Don’t misconstrue. This is not some sort of lament, nor an accusation. It is what it is. It is the reality of existence that we produce for the Corporation, and when our bodies are no longer useful in that regard then we are waste, burdened and shamed at falling behind, by not carrying our load, by becoming an impediment. Well, maybe them, but not I.

The haze clears enough that I can make out the ruins of the old city far out to sea. The ruins stab from the gray-green waters like rotted pilings or melting candle wax.  Sentinel isn’t there, and the fires burning in windows cause me to wonder of the people there. I imagine that they are like me. I imagine that they, well, it is important not to get too far ahead of myself. To properly tell the story I must go back to a time before I was born, and so that is where I will begin.

THREE

It is wrong to assume anything akin to love between my parents. They were like the others, simple Associates and nothing more. They were free to meet and to procreate, and to eat or not eat if they chose. Beyond that, every civilization defines the limits of freedom, and the individual becomes free to refrain from resisting that definition or abiding by it, for the real key is for a culture to allow its citizens to fully accept that definition on their own. The equation is a pragmatic one, for only the solitary man can truly be free.
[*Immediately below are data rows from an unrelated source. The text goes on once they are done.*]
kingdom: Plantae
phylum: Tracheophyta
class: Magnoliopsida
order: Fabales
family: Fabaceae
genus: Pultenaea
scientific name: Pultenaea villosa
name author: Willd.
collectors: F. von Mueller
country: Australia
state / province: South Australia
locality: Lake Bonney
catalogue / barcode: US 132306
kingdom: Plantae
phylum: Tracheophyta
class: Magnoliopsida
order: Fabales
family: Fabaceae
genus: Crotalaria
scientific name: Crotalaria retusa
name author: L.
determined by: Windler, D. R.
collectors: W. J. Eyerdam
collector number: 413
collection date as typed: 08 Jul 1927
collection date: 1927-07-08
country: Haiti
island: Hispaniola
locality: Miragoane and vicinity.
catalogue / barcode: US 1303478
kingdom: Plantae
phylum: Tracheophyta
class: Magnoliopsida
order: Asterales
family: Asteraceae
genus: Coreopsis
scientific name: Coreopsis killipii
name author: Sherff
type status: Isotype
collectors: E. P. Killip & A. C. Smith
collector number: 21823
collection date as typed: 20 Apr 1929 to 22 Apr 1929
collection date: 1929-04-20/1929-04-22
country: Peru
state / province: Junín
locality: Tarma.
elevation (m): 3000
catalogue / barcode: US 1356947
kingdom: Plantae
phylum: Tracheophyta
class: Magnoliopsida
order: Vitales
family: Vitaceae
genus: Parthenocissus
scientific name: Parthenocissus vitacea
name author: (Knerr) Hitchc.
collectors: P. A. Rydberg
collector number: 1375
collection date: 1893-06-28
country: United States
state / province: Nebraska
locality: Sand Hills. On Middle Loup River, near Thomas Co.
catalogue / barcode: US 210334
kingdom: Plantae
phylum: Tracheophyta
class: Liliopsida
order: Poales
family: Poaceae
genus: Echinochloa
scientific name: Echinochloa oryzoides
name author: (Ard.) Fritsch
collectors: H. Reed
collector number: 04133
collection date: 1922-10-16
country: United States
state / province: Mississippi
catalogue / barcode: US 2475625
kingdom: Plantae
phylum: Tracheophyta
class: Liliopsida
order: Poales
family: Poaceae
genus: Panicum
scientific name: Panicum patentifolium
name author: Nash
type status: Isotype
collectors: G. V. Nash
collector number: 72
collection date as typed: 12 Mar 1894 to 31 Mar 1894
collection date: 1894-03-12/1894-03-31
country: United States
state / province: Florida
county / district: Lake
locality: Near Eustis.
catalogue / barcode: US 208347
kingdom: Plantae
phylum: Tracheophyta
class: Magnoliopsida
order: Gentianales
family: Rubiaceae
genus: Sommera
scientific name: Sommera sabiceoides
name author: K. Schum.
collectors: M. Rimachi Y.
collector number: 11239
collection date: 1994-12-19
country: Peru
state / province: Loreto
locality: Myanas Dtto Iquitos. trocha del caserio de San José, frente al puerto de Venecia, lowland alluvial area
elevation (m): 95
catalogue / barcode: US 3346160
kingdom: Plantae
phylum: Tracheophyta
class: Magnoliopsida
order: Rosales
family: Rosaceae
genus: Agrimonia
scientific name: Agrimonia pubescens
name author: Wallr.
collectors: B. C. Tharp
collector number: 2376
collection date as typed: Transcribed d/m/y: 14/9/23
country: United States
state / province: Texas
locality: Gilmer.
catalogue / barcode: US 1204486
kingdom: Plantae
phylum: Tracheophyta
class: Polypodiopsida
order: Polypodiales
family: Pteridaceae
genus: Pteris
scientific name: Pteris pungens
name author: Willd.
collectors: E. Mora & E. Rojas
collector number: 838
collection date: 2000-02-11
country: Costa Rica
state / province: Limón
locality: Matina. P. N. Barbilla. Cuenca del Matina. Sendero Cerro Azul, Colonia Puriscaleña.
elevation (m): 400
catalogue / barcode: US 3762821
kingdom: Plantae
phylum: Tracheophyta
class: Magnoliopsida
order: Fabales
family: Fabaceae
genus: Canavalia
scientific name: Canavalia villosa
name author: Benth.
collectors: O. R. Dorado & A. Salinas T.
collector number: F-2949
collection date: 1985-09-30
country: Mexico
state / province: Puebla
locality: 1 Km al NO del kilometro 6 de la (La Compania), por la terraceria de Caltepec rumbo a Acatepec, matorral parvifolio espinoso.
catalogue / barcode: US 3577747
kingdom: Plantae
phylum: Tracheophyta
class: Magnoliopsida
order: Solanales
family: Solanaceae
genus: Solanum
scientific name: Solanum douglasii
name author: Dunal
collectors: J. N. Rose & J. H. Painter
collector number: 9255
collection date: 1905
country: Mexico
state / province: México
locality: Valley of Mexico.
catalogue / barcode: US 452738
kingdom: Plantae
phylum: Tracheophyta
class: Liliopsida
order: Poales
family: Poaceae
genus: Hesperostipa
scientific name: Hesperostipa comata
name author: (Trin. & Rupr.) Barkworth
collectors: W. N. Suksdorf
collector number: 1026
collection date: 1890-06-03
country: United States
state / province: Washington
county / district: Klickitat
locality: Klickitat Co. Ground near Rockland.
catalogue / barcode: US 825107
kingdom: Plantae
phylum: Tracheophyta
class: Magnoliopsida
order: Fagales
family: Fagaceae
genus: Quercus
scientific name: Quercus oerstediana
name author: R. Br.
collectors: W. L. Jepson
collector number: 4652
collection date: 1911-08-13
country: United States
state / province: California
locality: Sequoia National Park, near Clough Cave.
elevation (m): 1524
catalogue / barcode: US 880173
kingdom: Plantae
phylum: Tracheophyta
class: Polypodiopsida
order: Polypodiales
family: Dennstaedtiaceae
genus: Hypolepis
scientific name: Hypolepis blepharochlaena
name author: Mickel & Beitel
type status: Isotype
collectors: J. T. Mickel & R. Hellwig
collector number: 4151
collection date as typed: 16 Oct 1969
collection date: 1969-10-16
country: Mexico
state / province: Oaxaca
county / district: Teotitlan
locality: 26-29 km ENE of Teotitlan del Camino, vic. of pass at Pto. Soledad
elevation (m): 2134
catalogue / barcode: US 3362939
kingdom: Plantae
And so I was conceived by a man and a woman, but I cannot even tell you their names. Their faces I know only from the case file, small two by two inch images without names or traceable numbers. Not that it would matter. There was no more thought to their coupling than a sneeze or a yawn, or the evacuation of a bladder. It was a release, the chemical fusion of egg and spermatozoa. It was a mandate, reproduction and production, the only measurable criteria for avoiding reclamation. There are only two things certain in life, they say; reclamation and the Corporation. I am certain they were reclaimed long ago.

It is amusing to imagine the horror on the faces of the doctors as I was pulled brown and glorious from my mother’s womb. I can well imagine her horror as well. As if she was guilty of some misdeed, or felonious affront to society. There is no way of knowing, of course. There is nothing in the file. But my sense is that she and my father were sent to reclamation after that. Their files end abruptly the day I was born, and nothing more is heard from them again.

And so I charged headlong into the world, a stain on the conscience of man, an aberration that becomes the accusation. Of course that assumes that I was intended to survive at all. In a world where aberrations are extinguished, removed from the world by Section Twenty-one, reclaimed for spare parts and recycled bio-mass, I was saved. I was saved because of the color of my skin. I was saved to further the frontiers of genetic science, and , so it would seem, for the curiosity of Section-21.

A child must learn that the world is a dangerous place, and that life is always a fatal condition.  The child evolves into recognizing the differences among people alternately as threats and blessings. Such things are taught as much as learned. From the youngest age my recollection was one of being segregated from the other children. Where they were channeled into conformity, parceled into channels and skills to benefit society and the Corporation, I was left alone. While they found community, I found that these thoughts, running so deep, were all that I could rely upon, thoughts that always asked why. While I as different was eschewed, they as the status quo were embraced.

I am certain, though I cannot prove, that I was slated for reclamation a hundred, perhaps a thousand times. The hidden hand of the Corporation was impotent in the face of the arrogance of science. And as I, by merely existing, had humiliated science, its pride could only be saved by proving I was a freak aberration and not something more. After all, the mere thought of individuality had been bred from humanity, and that which could not be bred out was socialized and marginalized. I should not have existed, and yet there I was, and that is what ultimately saved me.

But life is not merely survival. To survive, to truly survive depends upon so much more.